__Document extract__.
....
I would like to use NiFi to connect with ADLS. My scenario is like this: Nifi is installed and running in windows machine.Now i want to move data from my windows local directory to ADLS. I am not using any hadoop component for now. From ADLS again i want to move that data to SQL server which is in Azure too.
How can i connect windows running Nifi to ADLS? All the instruction i found configuring core-site.xml files and taking the jars to Nifi specific folder. But as i dont have Hadoop running(so i dont have core-site.xml file) in that case how I can connect Nifi to ADLS?

Can anyone please share the pointers how it can be done?

Thanks in advance.

4 Replies
Solution

No Hadoop is needed .. For ADLS Gen1 and Gen1 you need a couple of JAR files and a simplified core-site.xml.  I am currently working with Nifi 1.9.0 (released feb 2019).

 

For ADLS Gen1 I am using  :

  • azure-data-lake-store-sdk-2.3.1.jar
  • hadoop-azure-datalake-3.1.1.jar 
  • These jars are available in the Maven central repository
  • My core-site.xml : (replace the $< >$ with your values.
....
__Extracted data__.
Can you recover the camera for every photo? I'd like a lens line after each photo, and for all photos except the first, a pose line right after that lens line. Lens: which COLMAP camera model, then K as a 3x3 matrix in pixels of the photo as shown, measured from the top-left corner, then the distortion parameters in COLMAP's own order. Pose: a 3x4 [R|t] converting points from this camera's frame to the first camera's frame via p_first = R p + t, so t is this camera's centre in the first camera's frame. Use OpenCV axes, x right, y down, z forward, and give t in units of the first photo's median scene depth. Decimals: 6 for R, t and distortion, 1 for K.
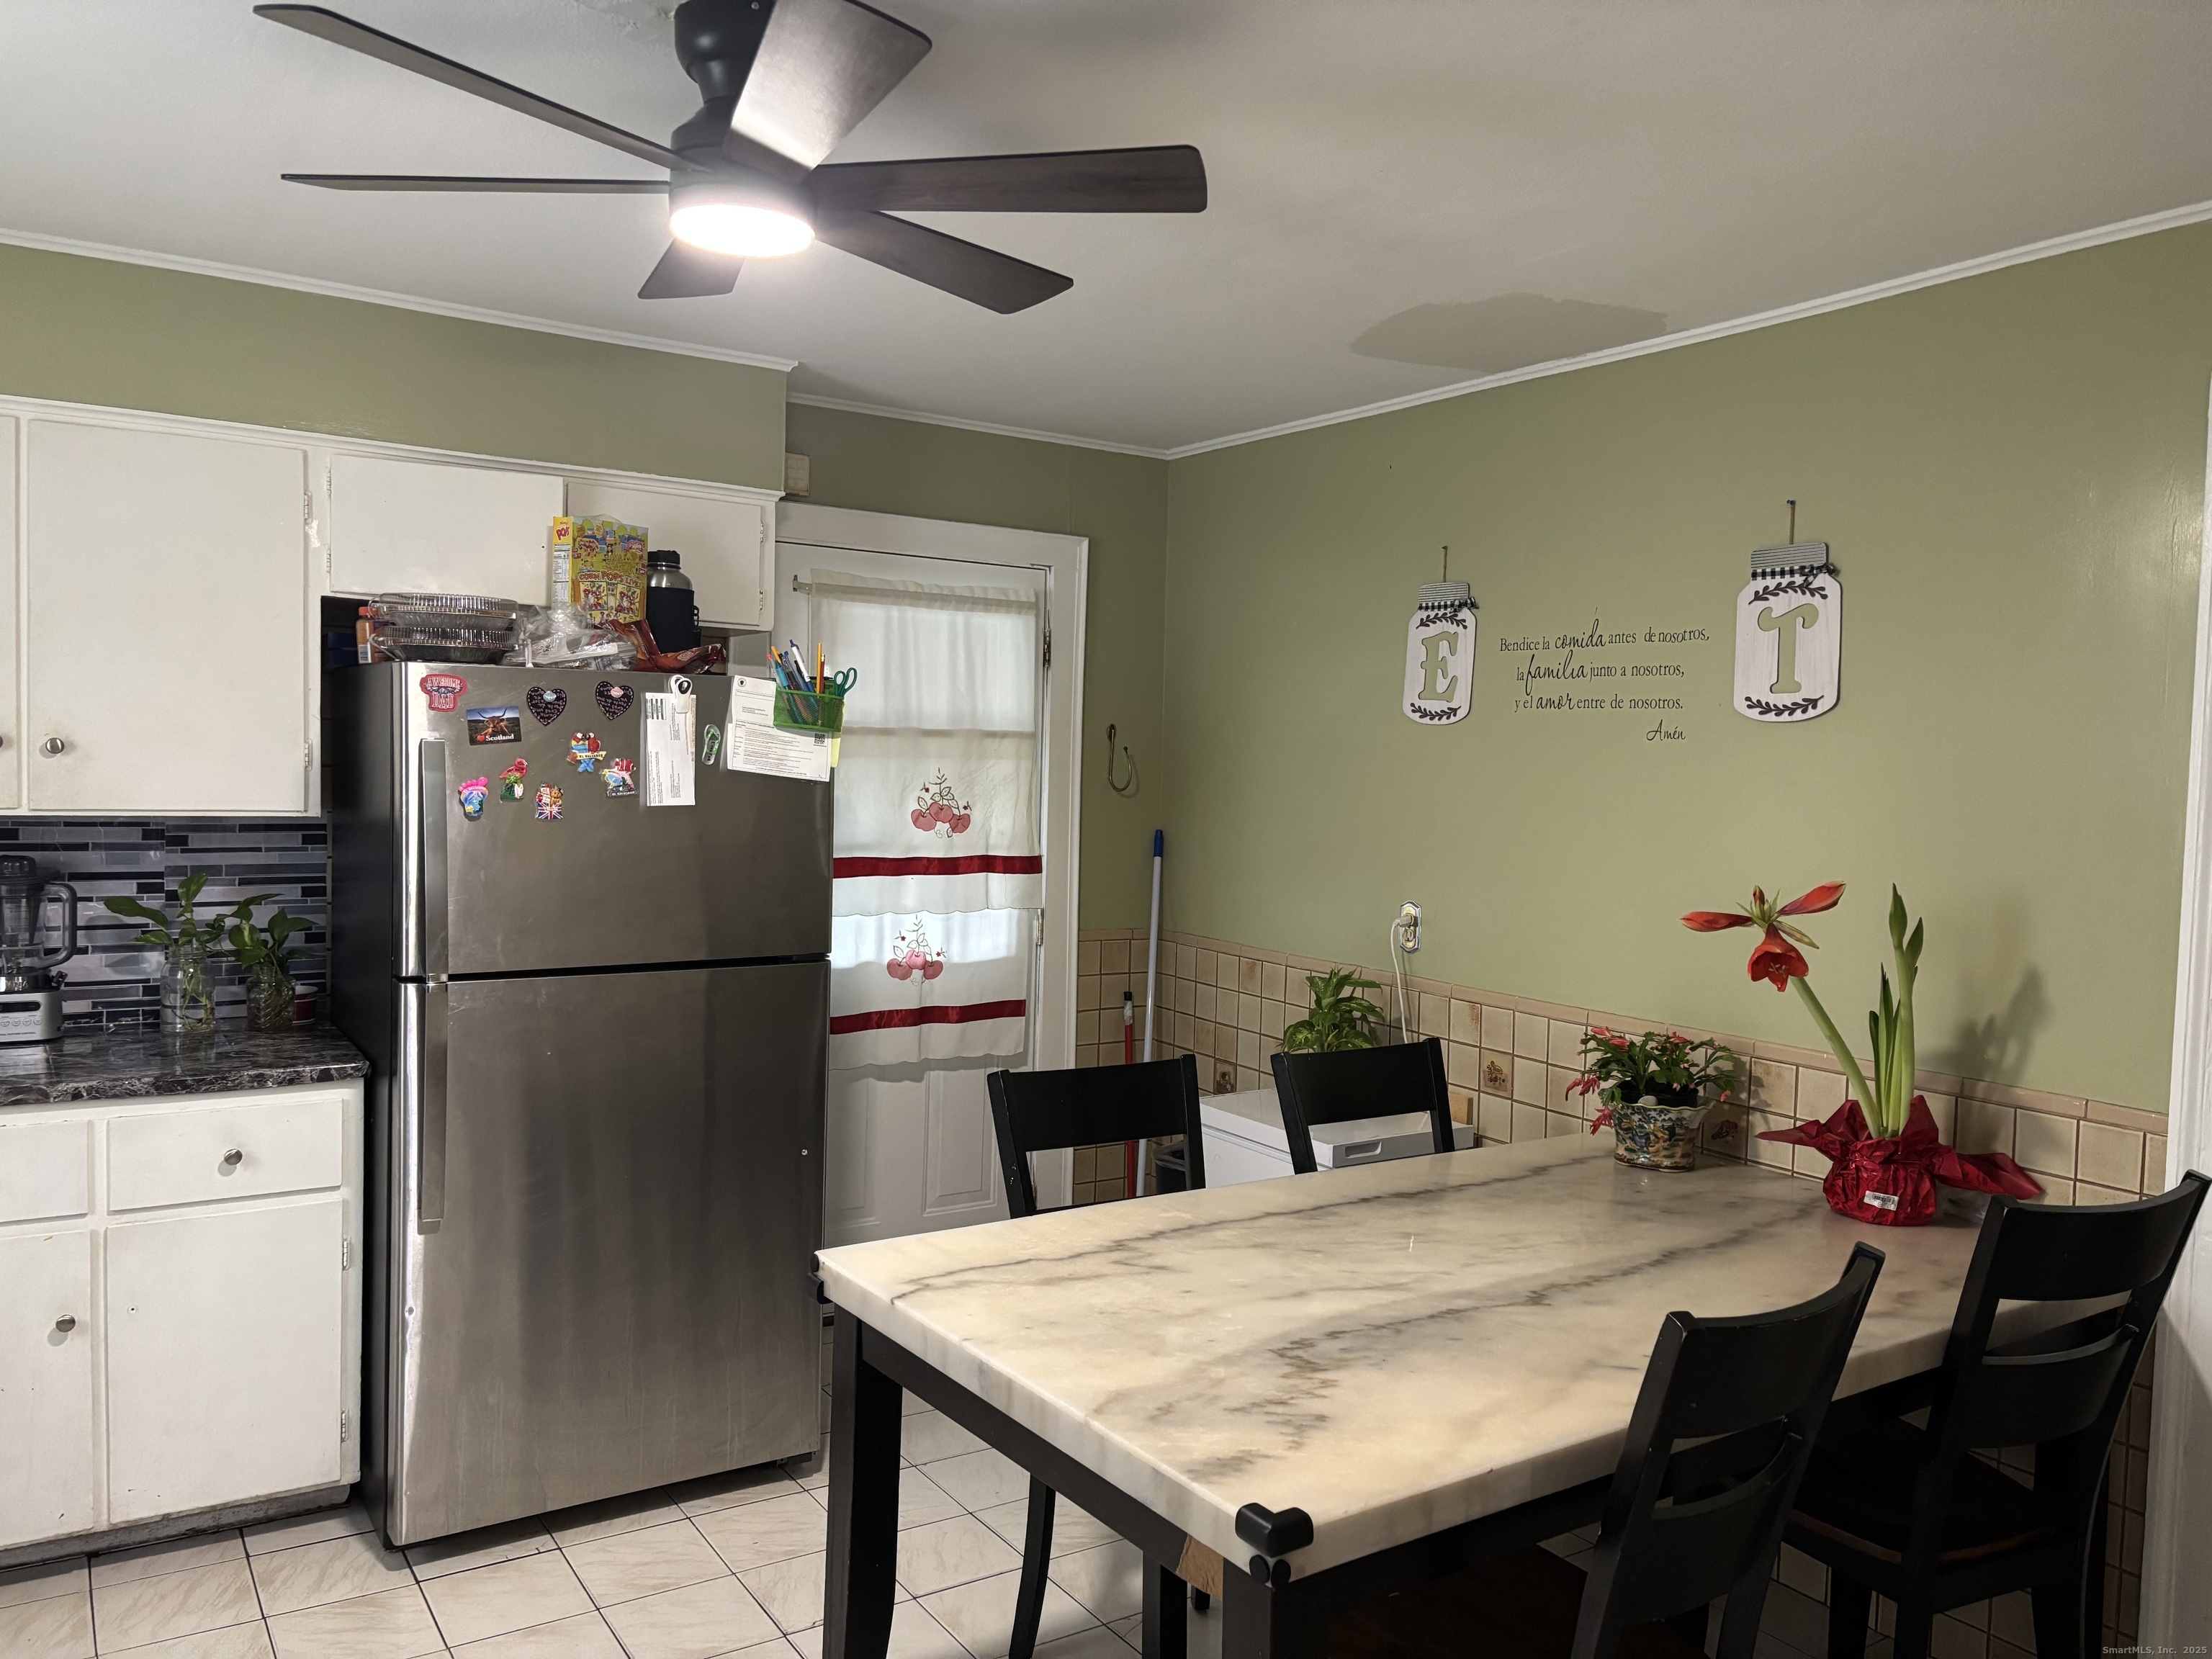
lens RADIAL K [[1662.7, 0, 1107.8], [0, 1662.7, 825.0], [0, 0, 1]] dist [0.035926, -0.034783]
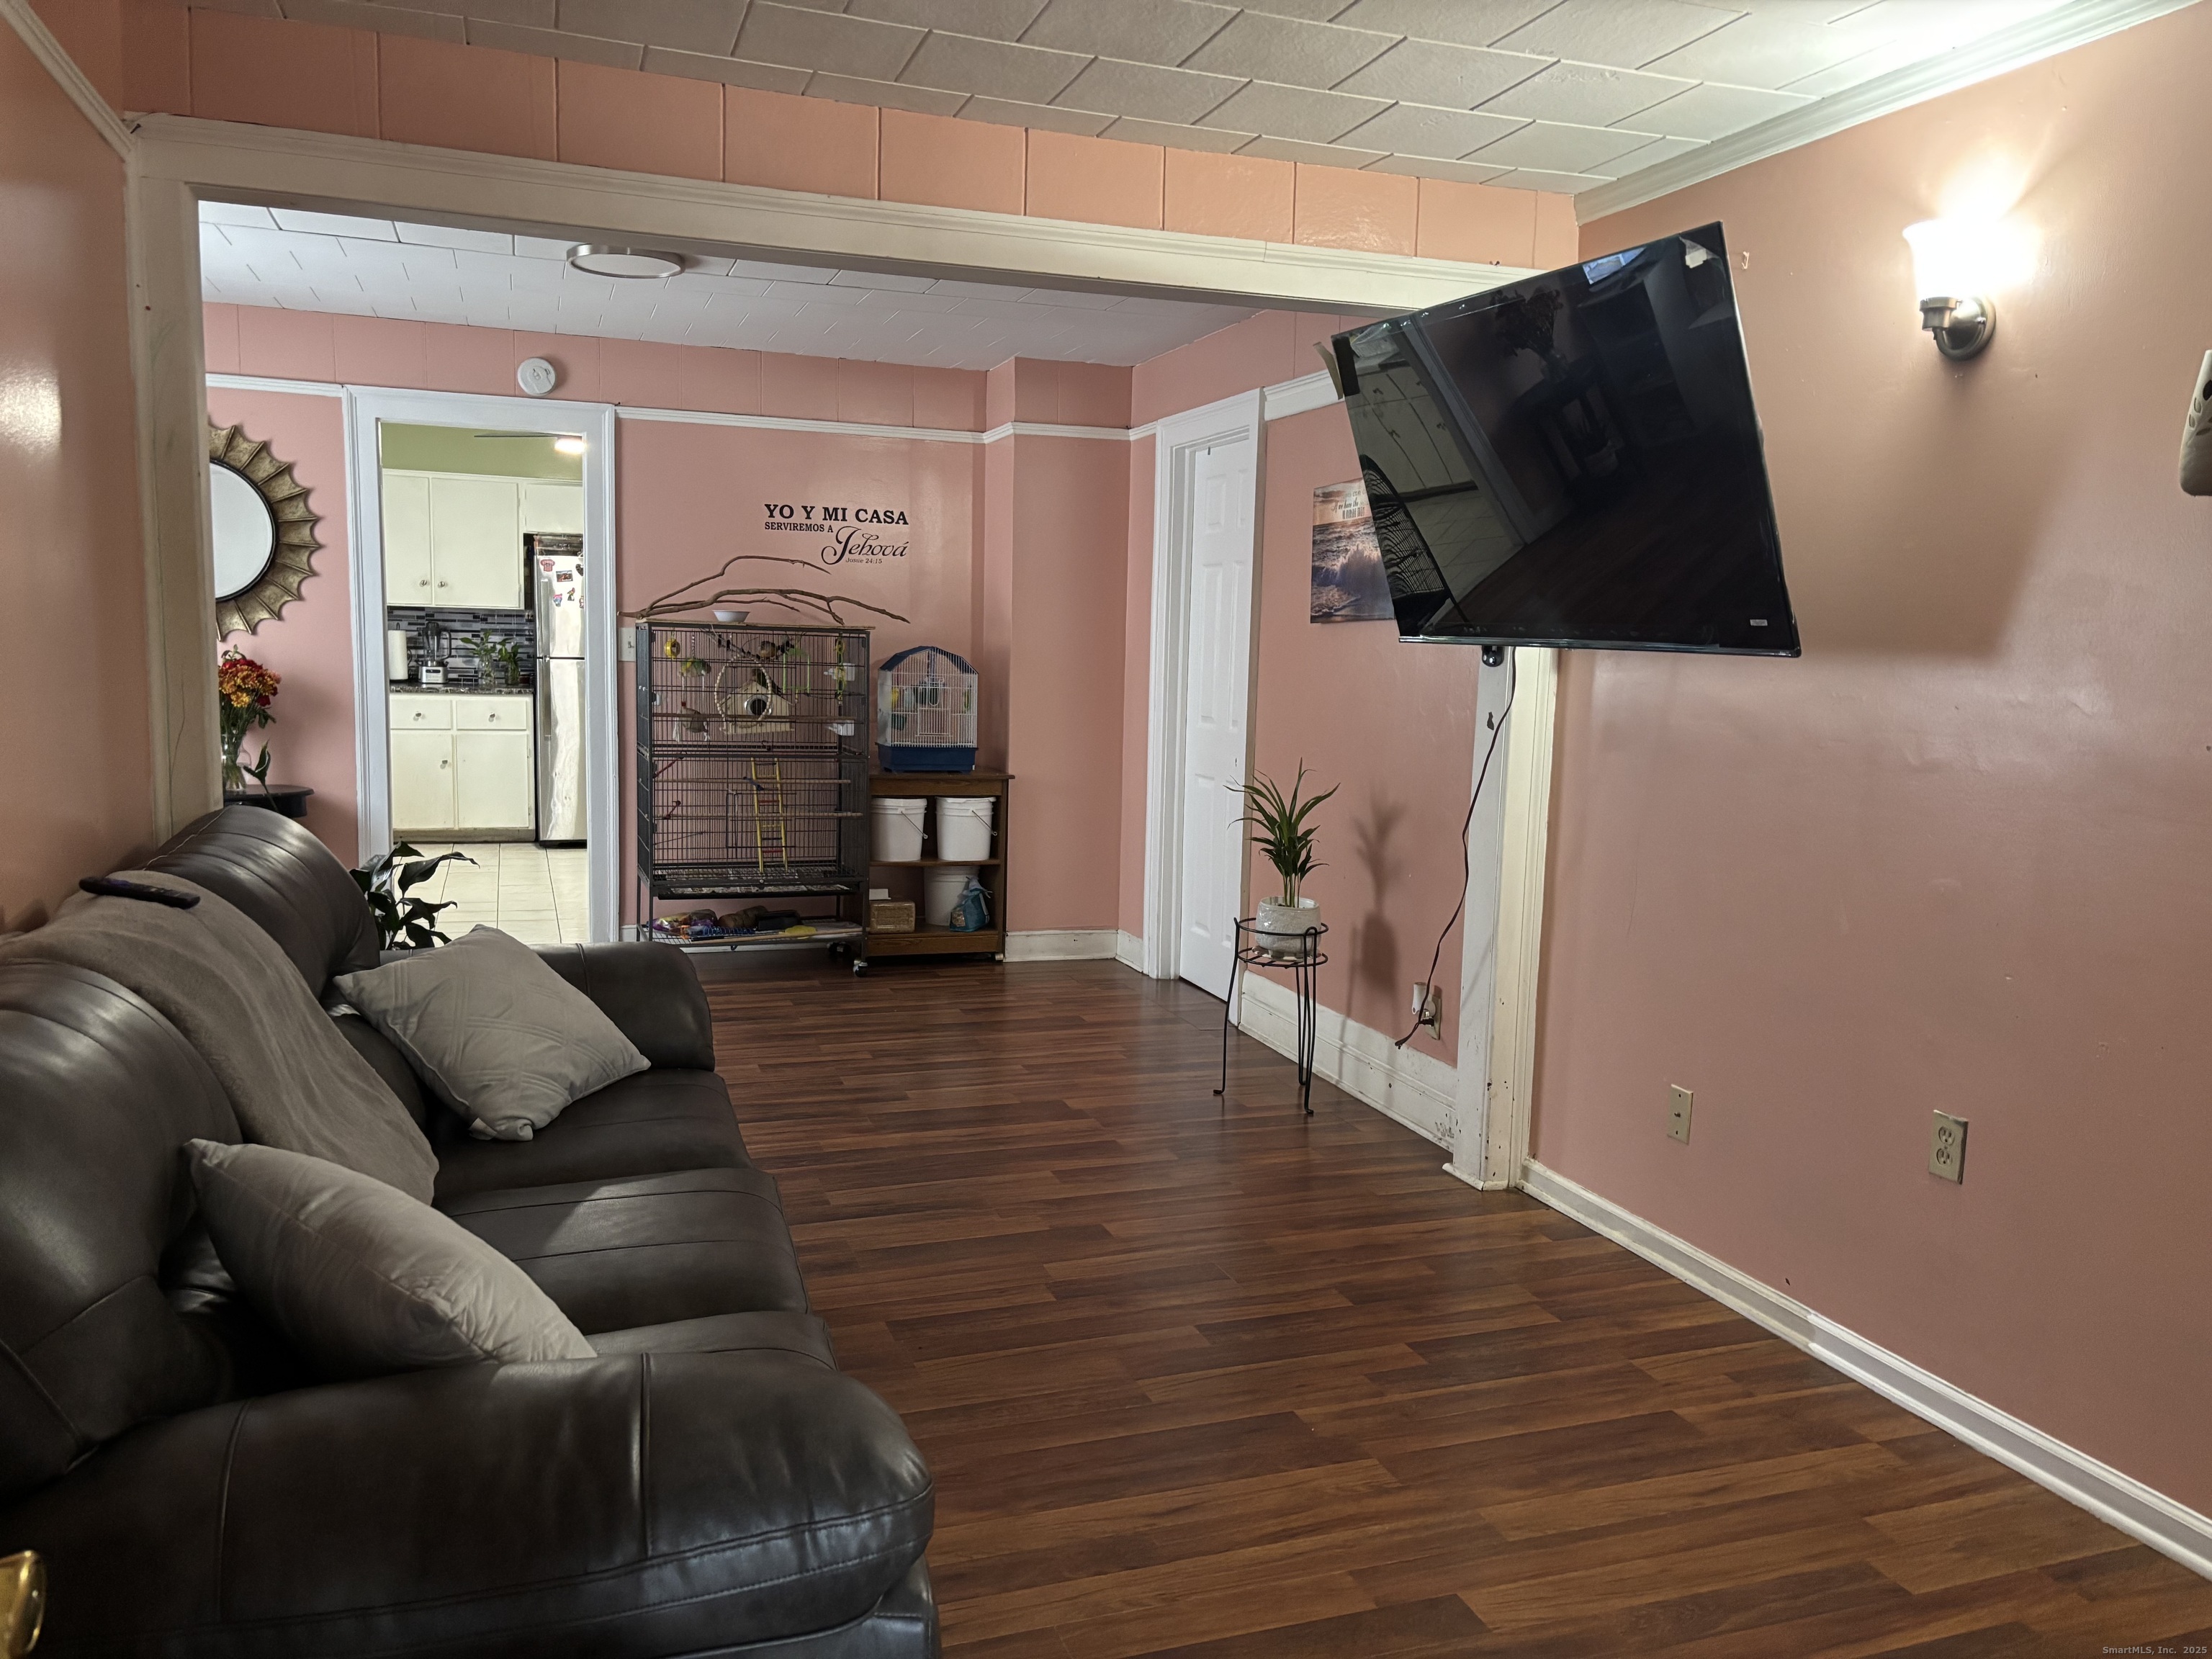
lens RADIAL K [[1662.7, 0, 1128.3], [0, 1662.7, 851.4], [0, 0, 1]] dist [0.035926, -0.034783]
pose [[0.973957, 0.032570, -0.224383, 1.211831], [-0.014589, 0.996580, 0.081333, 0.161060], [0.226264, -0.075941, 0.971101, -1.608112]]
....
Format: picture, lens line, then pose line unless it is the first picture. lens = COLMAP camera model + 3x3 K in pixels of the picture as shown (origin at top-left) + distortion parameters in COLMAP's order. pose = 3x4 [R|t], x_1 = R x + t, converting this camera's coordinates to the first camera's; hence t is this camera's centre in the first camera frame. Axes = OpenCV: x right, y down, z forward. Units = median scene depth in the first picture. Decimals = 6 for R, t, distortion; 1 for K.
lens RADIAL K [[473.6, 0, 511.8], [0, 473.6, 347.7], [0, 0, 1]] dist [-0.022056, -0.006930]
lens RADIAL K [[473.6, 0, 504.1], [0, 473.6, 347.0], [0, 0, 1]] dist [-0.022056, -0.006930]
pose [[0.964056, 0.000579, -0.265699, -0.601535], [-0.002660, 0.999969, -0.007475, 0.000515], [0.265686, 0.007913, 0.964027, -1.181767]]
....
__Task goal__.
Reproduce the passage of the NiFi-to-ADLS forum thread word for word, beginning at the words "I would like" and stopping after "connect Nifi to ADLS?".

__The completed task__.
I would like to use NiFi to connect with ADLS. My scenario is like this: Nifi is installed and running in windows machine.Now i want to move data from my windows local directory to ADLS. I am not using any hadoop component for now. From ADLS again i want to move that data to SQL server which is in Azure too.
How can i connect windows running Nifi to ADLS? All the instruction i found configuring core-site.xml files and taking the jars to Nifi specific folder. But as i dont have Hadoop running(so i dont have core-site.xml file) in that case how I can connect Nifi to ADLS?